French president Emmanuel Macron has appointed Edouard Philippe, a little-known centre-right politician, as his prime minister in an attempt to build a majority in parliament for his year-old centrist party.
Mr Macron’s poaching of Mr Philippe to lead his government was announced on the new president’s first full day in office. Less than a month before legislative elections, it is a new blow to the conservative Republican party, whose presidential nominee François Fillon was engulfed in an embezzlement scandal and failed to make it through to the election run-off.
France’s new president wants to accelerate the breakdown of the parties that have shared power in the country for the past four decades, hoping it will help him secure a majority for his Republique en Marche movement in legislative elections in June.
So far it has been easier for Mr Macron to attract politicians from the Socialist party — which was humiliated in the presidential election when Benoît Hamon took just 6.5 per cent of the vote — than to lure conservatives into his camp.
Despite Mr Fillon’s poor showing, the Republicans still hope to win a significant share of seats in the national legislature. They are counting on a network of locally elected officials and the political inexperience of Mr Macron’s party, whose parliamentary candidates are mostly political newcomers.

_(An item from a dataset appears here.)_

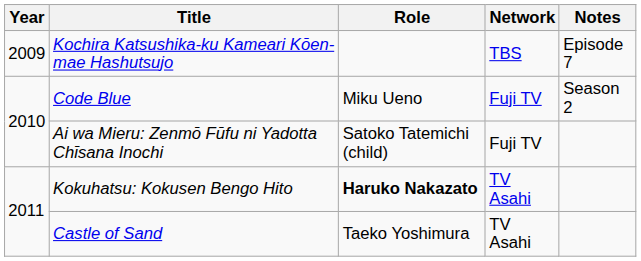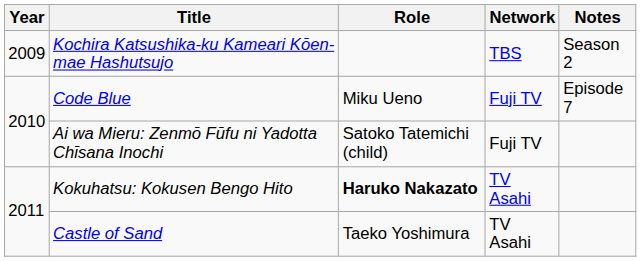Kochira Katsushika-ku Kameari Kōen-mae Hashutsujo | Notes: Episode 7 -> Season 2
Code Blue | Notes: Season 2 -> Episode 7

However, Mr Macron’s appointment of Mr Philippe may help him to peel away more moderate Republicans and deepen divisions in the centre-right party.
The new prime minister, 46, is mayor of Le Havre, the port in north-west France, as well as its representative in the National Assembly. Like Mr Macron, he is liberal on social issues and pro-business on the economy.

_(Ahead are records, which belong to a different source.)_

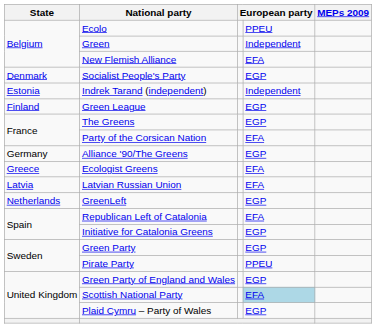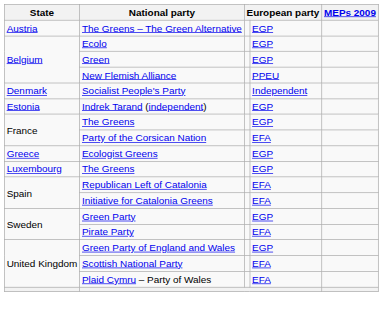+ row: Austria | The Greens – The Green Alternative | EGP
Ecolo | column 4: PPEU -> EGP
Green | column 4: Independent -> EGP
New Flemish Alliance | column 4: EFA -> PPEU
Socialist People's Party | column 4: EGP -> Independent
Indrek Tarand (independent) | column 4: Independent -> EGP
- row: Finland | Green League | EGP
- row: Germany | Alliance '90/The Greens | EGP
Ecologist Greens | column 4: EFA -> EGP
- row: Latvia | Latvian Russian Union | EFA
+ row: Luxembourg | The Greens | EGP
- row: Netherlands | GreenLeft | EGP
Initiative for Catalonia Greens | column 4: EGP -> EFA
Pirate Party | column 4: PPEU -> EFA
Scottish National Party | column 4: lightblue background -> no background
Plaid Cymru – Party of Wales | column 4: EGP -> EFA
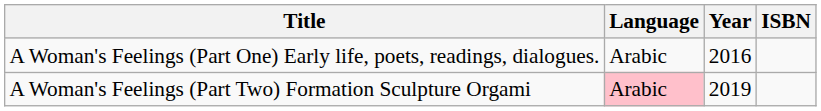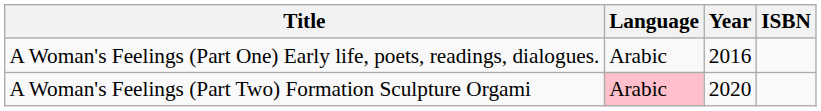A Woman's Feelings (Part Two) Formation Sculpture Orgami | Year: 2019 -> 2020
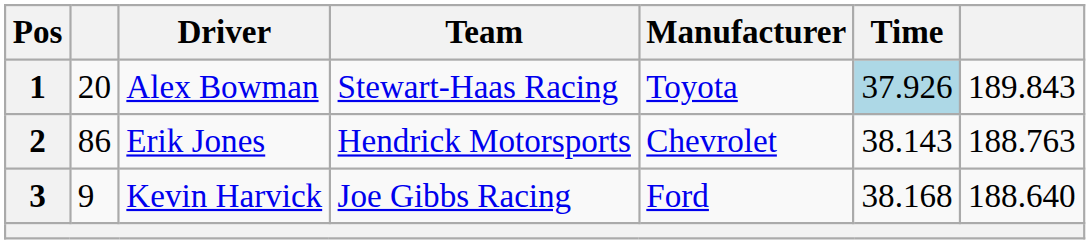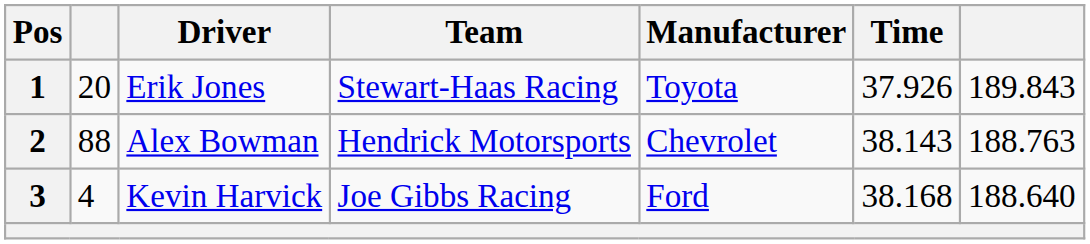1 | Driver: Alex Bowman -> Erik Jones
1 | Time: lightblue background -> no background
2 | column 2: 86 -> 88
2 | Driver: Erik Jones -> Alex Bowman
3 | column 2: 9 -> 4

Mr Philippe is seen as close to Alain Juppé, the former centre-right prime minister who lost to Mr Fillon in primary elections last year. He was briefly a member of the Socialist party in his twenties.
A graduate of ENA, the elite university that grooms high-flying civil servants, Mr Philippe previously worked as a corporate lawyer for Debevoise & Plimpton and for nuclear group Areva as its chief of public affairs.
Mr Philippe wrote a weekly column in leftwing daily newspaper Libération during the presidential campaign. In one column a few days before this month’s presidential second round, he suggested that Mr Macron would “need to transgress” if he wanted to revolutionise French politics.
“His path will be narrow and risky. One has a hard time imagining the old system letting it happen,” Mr Philippe wrote.
Mr Philippe is expected to the name the members of his full government on Tuesday. His tenure at Matignon, the premier’s office, could prove short lived if Mr Macron’s REM party and its allies fail to win a solid majority on June 18.